Sigh, mentioned the wrong bug there, the reason why I had to switch UEFI tests off of std is https://bugzilla.redhat.com/show_bug.cgi?id=1518464 .
Still happens with 28 and Rawhide.
Thanks to Bandan Das for pointing out an upstream commit that may help with this: https://bugzilla.redhat.com/show_bug.cgi?id=1523563#c10 I'll test that out on openQA staging and see if it indeed does help with this issue.

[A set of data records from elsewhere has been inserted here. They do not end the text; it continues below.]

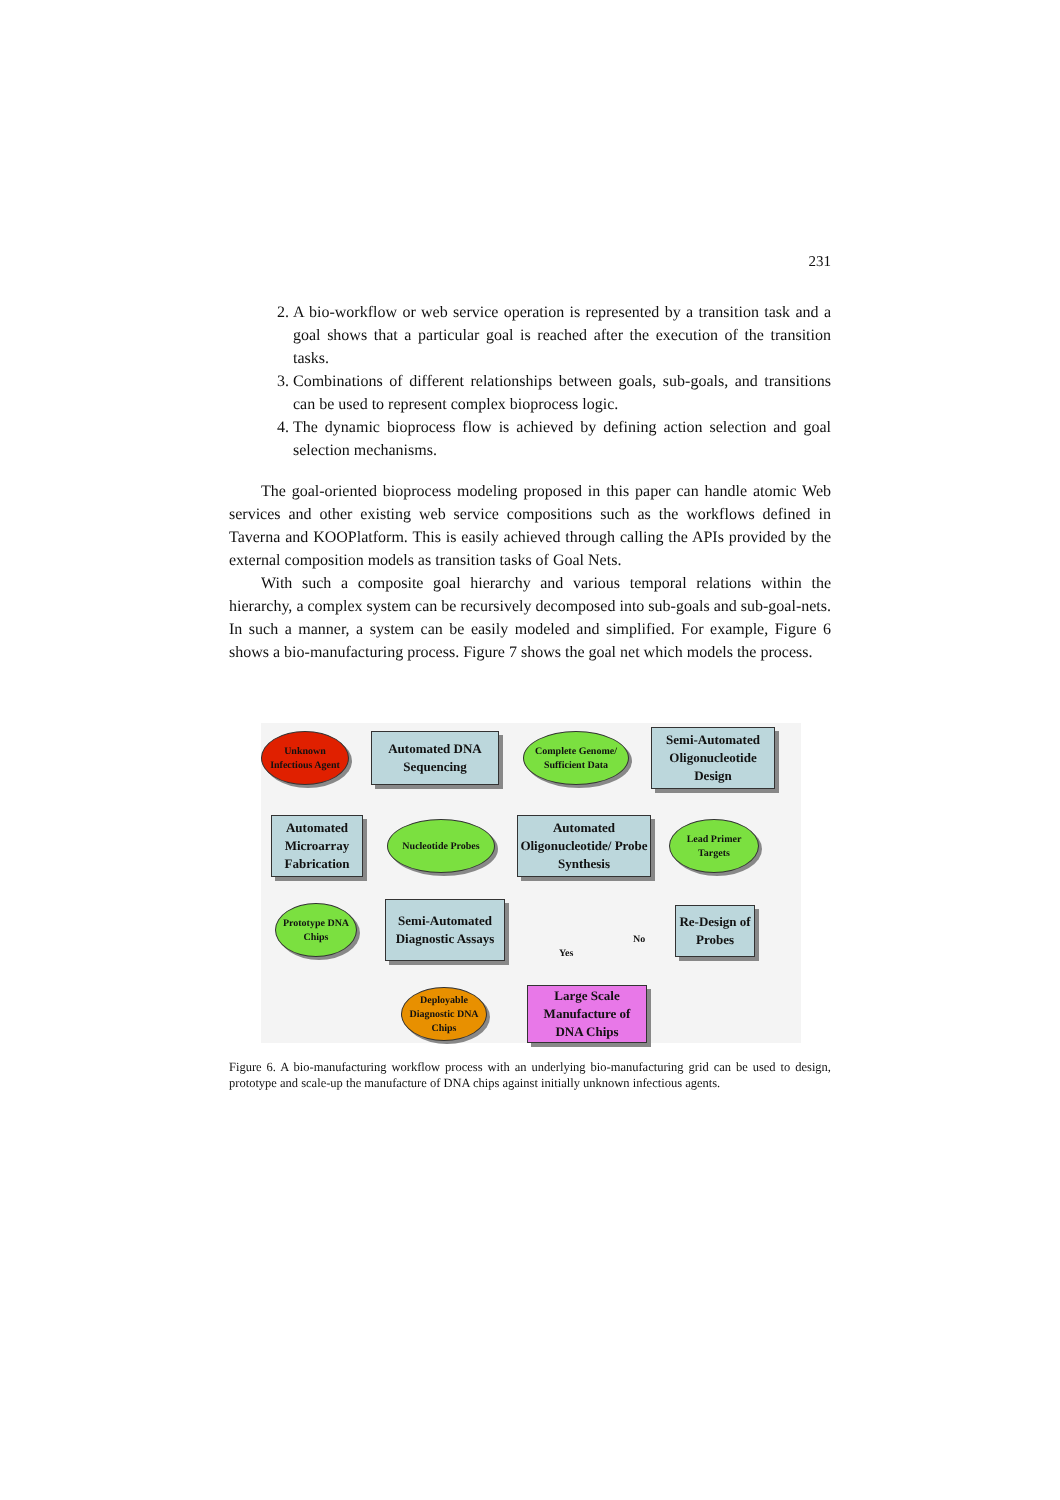231
2. A bio-workflow or web service operation is represented by a transition task and a goal shows that a particular goal is reached after the execution of the transition tasks.
3. Combinations of different relationships between goals, sub-goals, and transitions can be used to represent complex bioprocess logic.
4. The dynamic bioprocess flow is achieved by defining action selection and goal selection mechanisms.
The goal-oriented bioprocess modeling proposed in this paper can handle atomic Web services and other existing web service compositions such as the workflows defined in Taverna and KOOPlatform. This is easily achieved through calling the APIs provided by the external composition models as transition tasks of Goal Nets.
With such a composite goal hierarchy and various temporal relations within the hierarchy, a complex system can be recursively decomposed into sub-goals and sub-goal-nets. In such a manner, a system can be easily modeled and simplified. For example, Figure 6 shows a bio-manufacturing process. Figure 7 shows the goal net which models the process.
Unknown Infectious Agent
Automated DNA Sequencing
Complete Genome/ Sufficient Data
Semi-Automated Oligonucleotide Design
Automated Microarray Fabrication
Nucleotide Probes
Automated Oligonucleotide/ Probe Synthesis
Lead Primer Targets
Prototype DNA Chips
Semi-Automated Diagnostic Assays
Re-Design of Probes
No
Yes
Deployable Diagnostic DNA Chips
Large Scale Manufacture of DNA Chips
Figure 6. A bio-manufacturing workflow process with an underlying bio-manufacturing grid can be used to design, prototype and scale-up the manufacture of DNA chips against initially unknown infectious agents.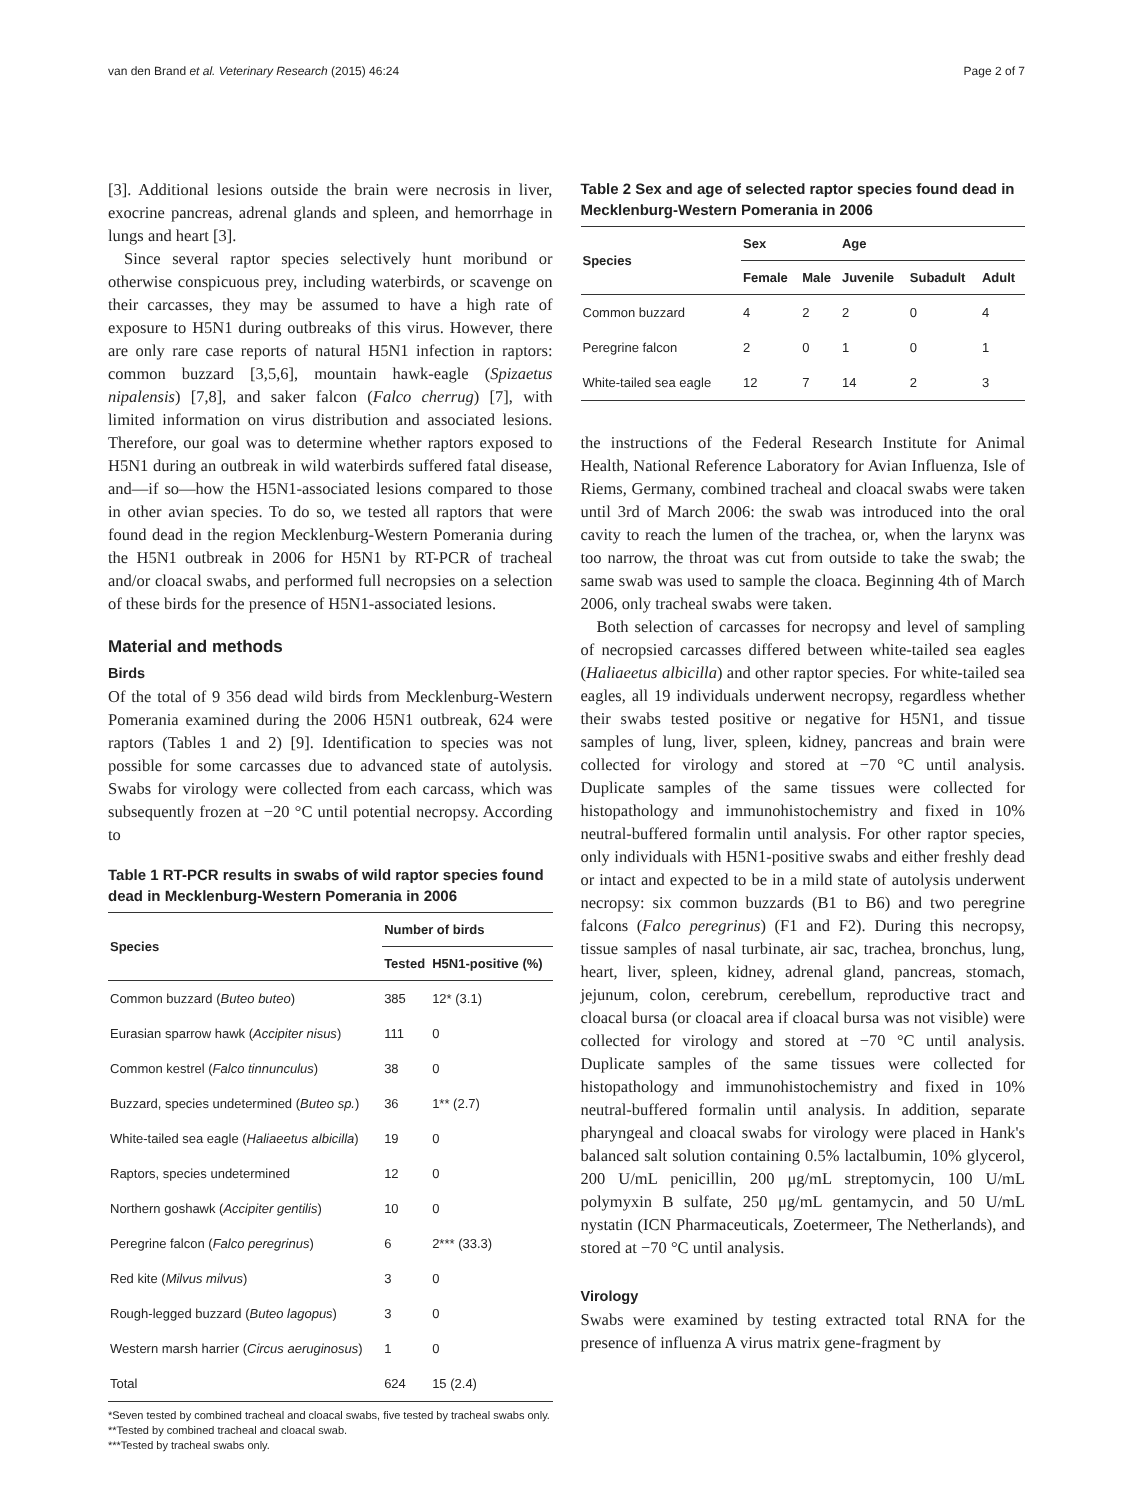van den Brand et al. Veterinary Research (2015) 46:24 Page 2 of 7
[3]. Additional lesions outside the brain were necrosis in liver, exocrine pancreas, adrenal glands and spleen, and hemorrhage in lungs and heart [3].
Since several raptor species selectively hunt moribund or otherwise conspicuous prey, including waterbirds, or scavenge on their carcasses, they may be assumed to have a high rate of exposure to H5N1 during outbreaks of this virus. However, there are only rare case reports of natural H5N1 infection in raptors: common buzzard [3,5,6], mountain hawk-eagle (Spizaetus nipalensis) [7,8], and saker falcon (Falco cherrug) [7], with limited information on virus distribution and associated lesions. Therefore, our goal was to determine whether raptors exposed to H5N1 during an outbreak in wild waterbirds suffered fatal disease, and—if so—how the H5N1-associated lesions compared to those in other avian species. To do so, we tested all raptors that were found dead in the region Mecklenburg-Western Pomerania during the H5N1 outbreak in 2006 for H5N1 by RT-PCR of tracheal and/or cloacal swabs, and performed full necropsies on a selection of these birds for the presence of H5N1-associated lesions.
Material and methods
Birds
Of the total of 9 356 dead wild birds from Mecklenburg-Western Pomerania examined during the 2006 H5N1 outbreak, 624 were raptors (Tables 1 and 2) [9]. Identification to species was not possible for some carcasses due to advanced state of autolysis. Swabs for virology were collected from each carcass, which was subsequently frozen at −20 °C until potential necropsy. According to
Table 1 RT-PCR results in swabs of wild raptor species found dead in Mecklenburg-Western Pomerania in 2006
| Species | Number of birds | |
| --- | --- | --- |
| | Tested | H5N1-positive (%) |
| Common buzzard ( Buteo buteo ) | 385 | 12* (3.1) |
| Eurasian sparrow hawk ( Accipiter nisus ) | 111 | 0 |
| Common kestrel ( Falco tinnunculus ) | 38 | 0 |
| Buzzard, species undetermined ( Buteo sp. ) | 36 | 1** (2.7) |
| White-tailed sea eagle ( Haliaeetus albicilla ) | 19 | 0 |
| Raptors, species undetermined | 12 | 0 |
| Northern goshawk ( Accipiter gentilis ) | 10 | 0 |
| Peregrine falcon ( Falco peregrinus ) | 6 | 2*** (33.3) |
| Red kite ( Milvus milvus ) | 3 | 0 |
| Rough-legged buzzard ( Buteo lagopus ) | 3 | 0 |
| Western marsh harrier ( Circus aeruginosus ) | 1 | 0 |
| Total | 624 | 15 (2.4) |
*Seven tested by combined tracheal and cloacal swabs, five tested by tracheal swabs only.
**Tested by combined tracheal and cloacal swab.
***Tested by tracheal swabs only.
Table 2 Sex and age of selected raptor species found dead in Mecklenburg-Western Pomerania in 2006
| Species | Sex | | Age | | |
| --- | --- | --- | --- | --- | --- |
| | Female | Male | Juvenile | Subadult | Adult |
| Common buzzard | 4 | 2 | 2 | 0 | 4 |
| Peregrine falcon | 2 | 0 | 1 | 0 | 1 |
| White-tailed sea eagle | 12 | 7 | 14 | 2 | 3 |
the instructions of the Federal Research Institute for Animal Health, National Reference Laboratory for Avian Influenza, Isle of Riems, Germany, combined tracheal and cloacal swabs were taken until 3rd of March 2006: the swab was introduced into the oral cavity to reach the lumen of the trachea, or, when the larynx was too narrow, the throat was cut from outside to take the swab; the same swab was used to sample the cloaca. Beginning 4th of March 2006, only tracheal swabs were taken.
Both selection of carcasses for necropsy and level of sampling of necropsied carcasses differed between white-tailed sea eagles (Haliaeetus albicilla) and other raptor species. For white-tailed sea eagles, all 19 individuals underwent necropsy, regardless whether their swabs tested positive or negative for H5N1, and tissue samples of lung, liver, spleen, kidney, pancreas and brain were collected for virology and stored at −70 °C until analysis. Duplicate samples of the same tissues were collected for histopathology and immunohistochemistry and fixed in 10% neutral-buffered formalin until analysis. For other raptor species, only individuals with H5N1-positive swabs and either freshly dead or intact and expected to be in a mild state of autolysis underwent necropsy: six common buzzards (B1 to B6) and two peregrine falcons (Falco peregrinus) (F1 and F2). During this necropsy, tissue samples of nasal turbinate, air sac, trachea, bronchus, lung, heart, liver, spleen, kidney, adrenal gland, pancreas, stomach, jejunum, colon, cerebrum, cerebellum, reproductive tract and cloacal bursa (or cloacal area if cloacal bursa was not visible) were collected for virology and stored at −70 °C until analysis. Duplicate samples of the same tissues were collected for histopathology and immunohistochemistry and fixed in 10% neutral-buffered formalin until analysis. In addition, separate pharyngeal and cloacal swabs for virology were placed in Hank's balanced salt solution containing 0.5% lactalbumin, 10% glycerol, 200 U/mL penicillin, 200 μg/mL streptomycin, 100 U/mL polymyxin B sulfate, 250 μg/mL gentamycin, and 50 U/mL nystatin (ICN Pharmaceuticals, Zoetermeer, The Netherlands), and stored at −70 °C until analysis.
Virology
Swabs were examined by testing extracted total RNA for the presence of influenza A virus matrix gene-fragment by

(In reply to Adam Williamson from comment #16) > Thanks to Bandan Das for pointing out an upstream commit that may help with > this: > > https://bugzilla.redhat.com/show_bug.cgi?id=1523563#c10 > > I'll test that out on openQA staging and see if it indeed does help with > this issue. FWIW that patch should already be in 2:2.12.0-2
Yeah, I figured that out. I updated the x86_64 worker hosts to that version of qemu and I'm running them through some jobs with qxl as the adapter in the VM now; so far it's looking good, haven't seen this bug yet.
I've now updated the production openQA workers to F28 with the fixed qemu and switched them back to qxl, so gonna call this fixed so far as I'm concerned - will reopen if it becomes a concern again. Thanks!